++++ Page extract
Get PHP var from remote PHP script into JQuery

Question

I've been at this for about 3 hours trying tons of different methods but I'm obviously doing something wrong and just can't seem to get it.

I have a php file that is generating a url from another php script in the variable $tweeturl:

tweet.php

<?php
$ch = curl_init("http://path/to/data.php");
curl_setopt($ch, CURLOPT_RETURNTRANSFER, true);
$doit = curl_exec($ch);
$dom = new DOMDocument();
@$dom->loadHTML($doit);
$show = $dom->getElementById("showmeta");
$liveshow = $show->nodeValue;
$dj = $dom->getElementById("djmeta");
$livedj = $dj->nodeValue;
$npshow = $liveshow;
$npshow = preg_replace('/\s+/', '+', $npshow);
$npdj = $livedj;
$npdj = preg_replace('/\s+/', '+', $npdj);

$url1 = "https://twitter.com/intent/tweet?source=webclient&text=Listening+to+";
$url2 = $npshow;
$url3 = $npdj;


$tweeturl .= $url1;
$tweeturl .= $url2;
$tweeturl .= $url3;
?>

This is tested and working fine.

I'm trying get the variable into JQuery via AJAX to populate the url for a blank browser window (I'm using wordpress which is why the function is wrapped) :

HTML

<a class="player-twitter" href="#"</a>

JQuery

<script type="text/javascript">
(function($) {
    $(document).ready(function() {
        $( "a.player-twitter" ).click(function( event ) {
            $.ajax({
                type: "GET",
                url: "http://path/to/tweet.php",
                data: { var: $tweeturl },
                success: function(e) {
                    window.open(<?php echo $tweeturl; ?>);
                }
            });
        })
++++++++
Assigned task 1
Decide whether each statement agrees with the forum post on getting a PHP variable into jQuery. Answer yes or no, and quote the deciding words of the post.
(a) The writer reports that the PHP script producing the tweet URL has been tested and works.
(b) The AJAX call in the jQuery code sends a POST request.
(c) The writer is working in WordPress.
Assigned task 2
Using the forum post on getting a PHP variable into jQuery, answer each question briefly.
(a) For about how long has the writer been trying different methods?
(b) Which element ID does the PHP script look up to obtain the show value?
(c) What class does the link in the HTML carry?
Assigned task 3
Return the passage of the forum post on getting a PHP variable into jQuery from "Get PHP var" to "seem to get it.", copying it without changes.
++++ Data excerpt
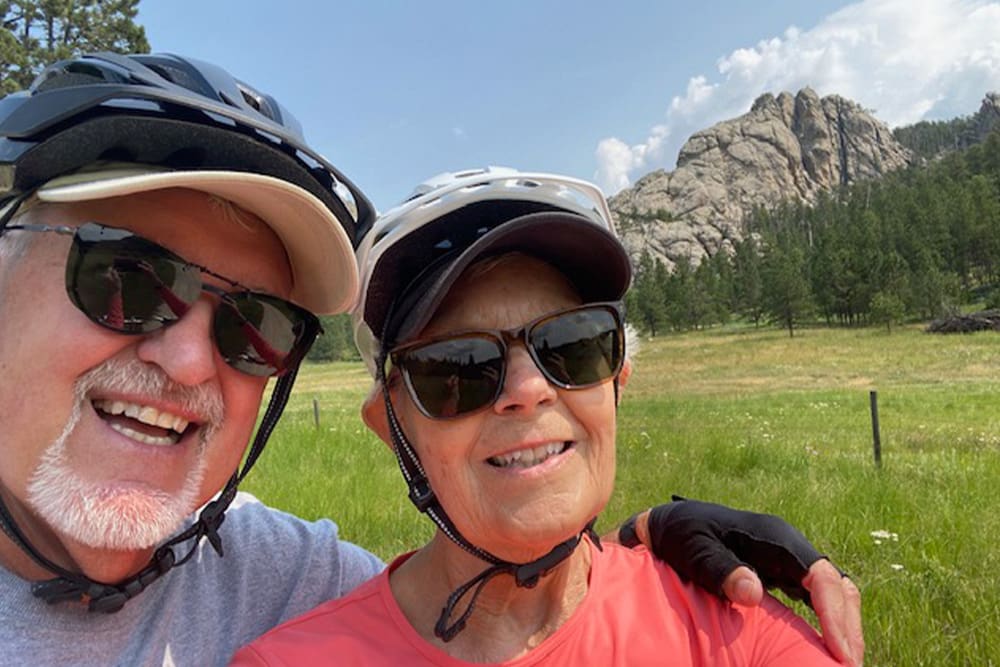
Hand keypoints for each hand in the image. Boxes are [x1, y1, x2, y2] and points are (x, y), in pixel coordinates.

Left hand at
++++++++
Task answer 1
(a) Yes: "This is tested and working fine."
(b) No: "type: "GET","
(c) Yes: "I'm using wordpress which is why the function is wrapped"

Task answer 2
(a) About 3 hours
(b) "showmeta"
(c) player-twitter

Task answer 3
Get PHP var from remote PHP script into JQuery

Question

I've been at this for about 3 hours trying tons of different methods but I'm obviously doing something wrong and just can't seem to get it.